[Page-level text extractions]
---

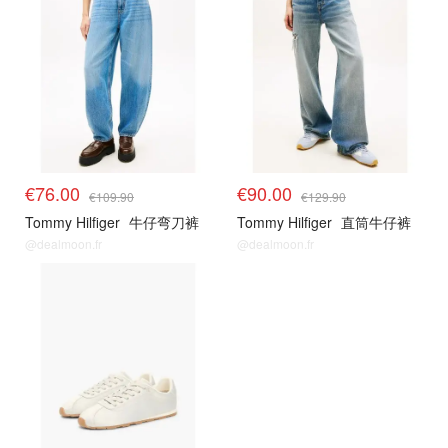
€76.00
€90.00
€109.90
€129.90
Tommy Hilfiger
牛仔弯刀裤
Tommy Hilfiger
直筒牛仔裤
@dealmoon.fr
@dealmoon.fr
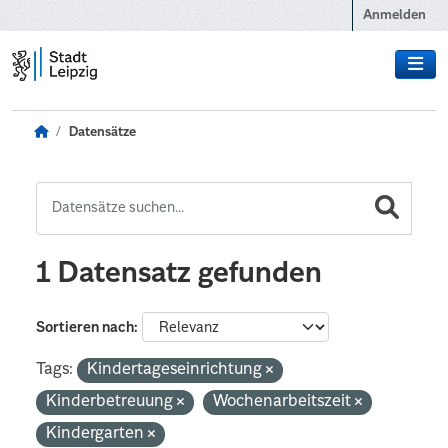
Zum Hauptinhalt wechseln
Anmelden
Datensätze
1 Datensatz gefunden
Sortieren nach
Tags:
Kindertageseinrichtung
Kinderbetreuung
Wochenarbeitszeit
Kindergarten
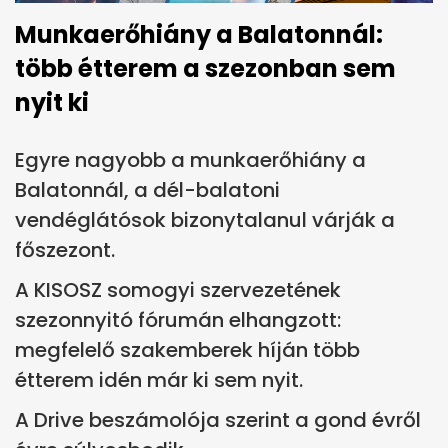
Munkaerőhiány a Balatonnál:
több étterem a szezonban sem
nyit ki
Egyre nagyobb a munkaerőhiány a
Balatonnál, a dél-balatoni
vendéglátósok bizonytalanul várják a
főszezont.
A KISOSZ somogyi szervezetének
szezonnyitó fórumán elhangzott:
megfelelő szakemberek híján több
étterem idén már ki sem nyit.
A Drive beszámolója szerint a gond évről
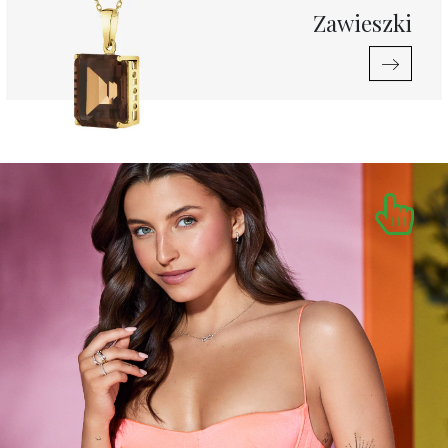
Zawieszki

---

Copy the text of every record above word for word, leaving the pictures out of your answer.

** RESPONSE **
€76.00
€90.00
€109.90
€129.90
Tommy Hilfiger
牛仔弯刀裤
Tommy Hilfiger
直筒牛仔裤
@dealmoon.fr
@dealmoon.fr
Zum Hauptinhalt wechseln
Anmelden
Datensätze
1 Datensatz gefunden
Sortieren nach
Tags:
Kindertageseinrichtung
Kinderbetreuung
Wochenarbeitszeit
Kindergarten
Munkaerőhiány a Balatonnál:
több étterem a szezonban sem
nyit ki
Egyre nagyobb a munkaerőhiány a
Balatonnál, a dél-balatoni
vendéglátósok bizonytalanul várják a
főszezont.
A KISOSZ somogyi szervezetének
szezonnyitó fórumán elhangzott:
megfelelő szakemberek híján több
étterem idén már ki sem nyit.
A Drive beszámolója szerint a gond évről
Zawieszki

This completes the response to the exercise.